Un día, mi madre me contó que al nacer descubrieron que tenía hipoacusia bilateral congénita y microtia unilateral (pequeño oído en el lado izquierdo). A medida que crecía, me di cuenta de que usaba audífonos y no comprendía bien lo que los demás decían. No hablaba hasta que comencé las terapias de fonoaudiología y las máquinas de vibración para estimular los músculos de la cara. Eso es lo que más recuerdo: todo ese tiempo siempre relacionado con el lenguaje y la modulación. Pero lo que realmente me quedó grabado fueron esos momentos de silencio en los que me concentraba en otro sentido, como la vista o el tacto. En esos instantes, parecía decirme a mí mismo: ‘Está bien, soy sordo, dejaré de lado esta parte y me centraré en lo otro’. Dejaba de prestar atención a los demás y me sumergía en mi propio mundo.
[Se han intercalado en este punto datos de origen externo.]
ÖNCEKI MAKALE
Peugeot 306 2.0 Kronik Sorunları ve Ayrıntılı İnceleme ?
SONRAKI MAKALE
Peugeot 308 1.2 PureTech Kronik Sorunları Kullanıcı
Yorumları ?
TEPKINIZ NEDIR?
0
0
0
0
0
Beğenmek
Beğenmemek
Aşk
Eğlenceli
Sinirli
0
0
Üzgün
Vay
Quizás el hecho de tener que leer los labios de las personas para comprender el mensaje me llevaba a un estado de alerta constante. Necesitaba tener total claridad de que el receptor había comprendido correctamente, y como emisor, yo debía ser aún más enfático en mis gestos, expresiones faciales y, por supuesto, en una modulación clara.
La hipoacusia puede ser un silencio que inquieta, pero también nos impulsa a desarrollar habilidades y estrategias únicas para comunicarnos. A través de mi experiencia, he aprendido a valorar la importancia de la empatía y la adaptabilidad en la comunicación. Cada día, enfrento nuevos desafíos, pero también encuentro nuevas formas de expresión y conexión con los demás.